Could you please find each line in the records that contains the word "data" and copy it?

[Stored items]
________________________
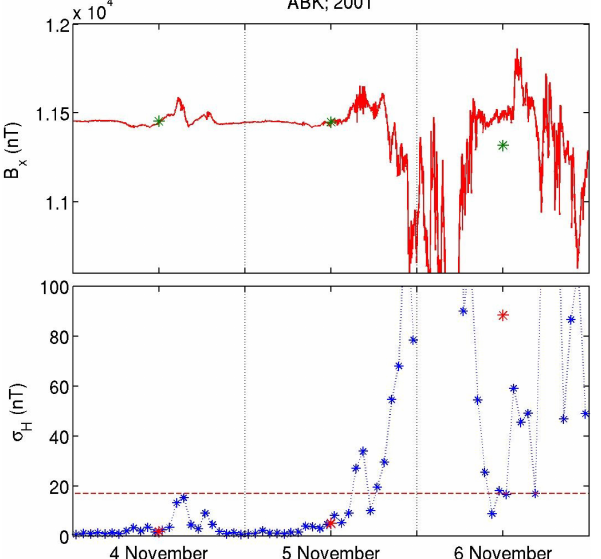
Fig. 5. Top panel: B x in Abisko on 4–6 November 2001, and the daily median values calculated from it (green stars). Bottom panel: hourly standard deviations σ H of these data (blue stars), daily me- dians σ H of these (red stars), and suggested threshold value for med σ H of B x in Abisko (red dashed line). med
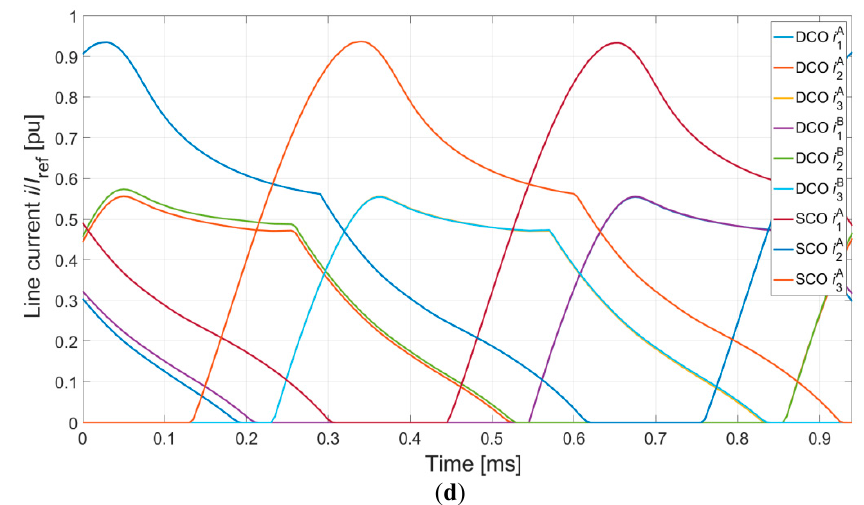
Figure 7 . Relative electromagnetic torque and line currents in DCO and SCO modes of the DCBLDCM and the DCSRM at high speed. (a) Electromagnetic torque T e for the DCBLDCM. (b) Line currents for the DCBLDCM. (c) Electromagnetic torque T e for the DCSRM. (d) Line currents for the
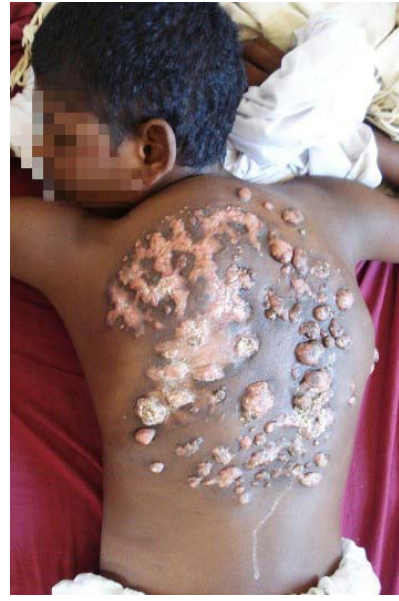
Figure 6. Massive back actinomycetoma with multiple nodules and sinuses.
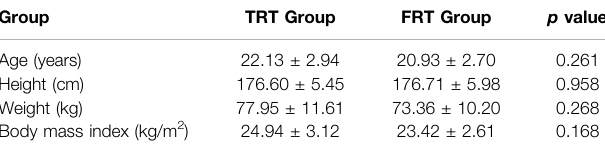
TABLE 1 | Group characteristics at baseline as Mean ±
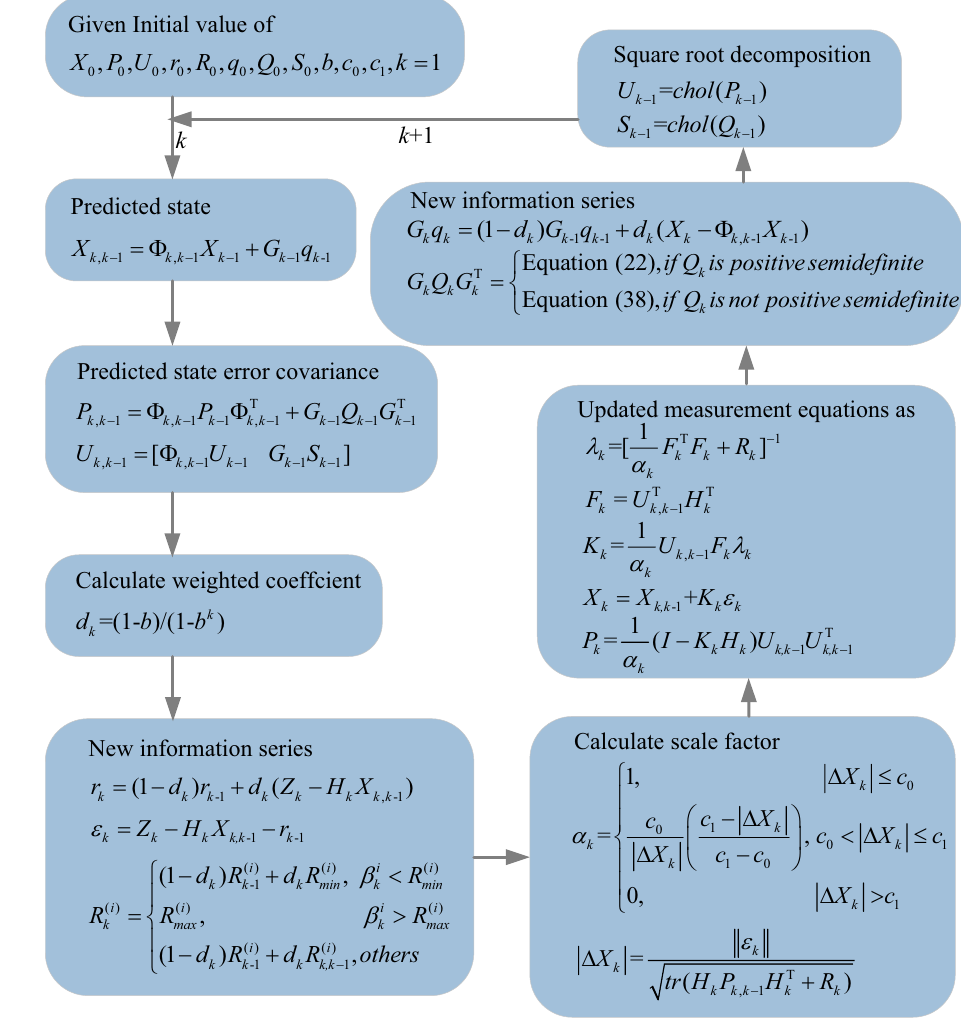
Figure 2. Flow chart of the SR-SHARKF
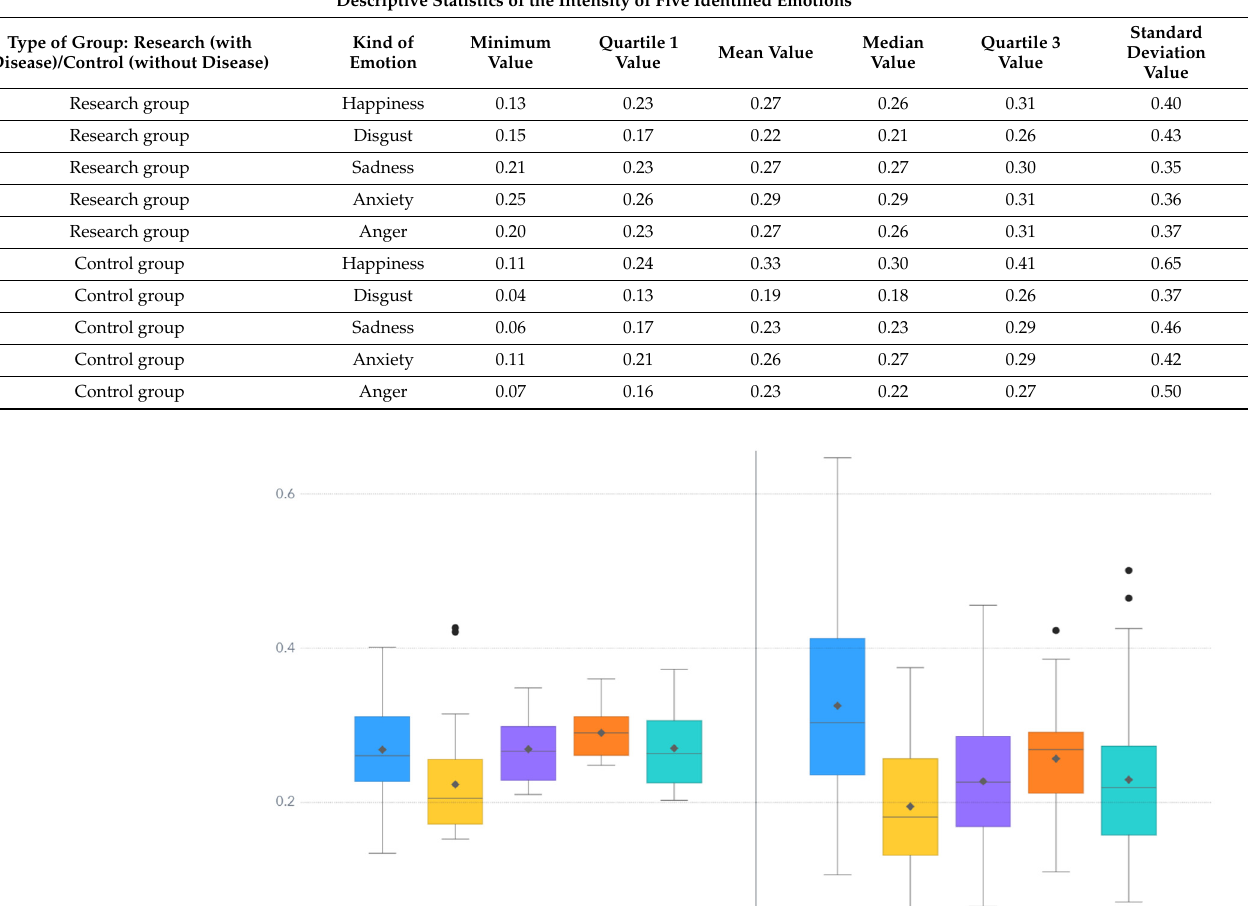
Table 1. Detailed table with data of distribution of emotions within research and control group.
________________________
EXERCISE OUTPUT:
Fig. 5. Top panel: B x in Abisko on 4–6 November 2001, and the daily median values calculated from it (green stars). Bottom panel: hourly standard deviations σ H of these data (blue stars), daily me- dians σ H of these (red stars), and suggested threshold value for med σ H of B x in Abisko (red dashed line). med
Table 1. Detailed table with data of distribution of emotions within research and control group.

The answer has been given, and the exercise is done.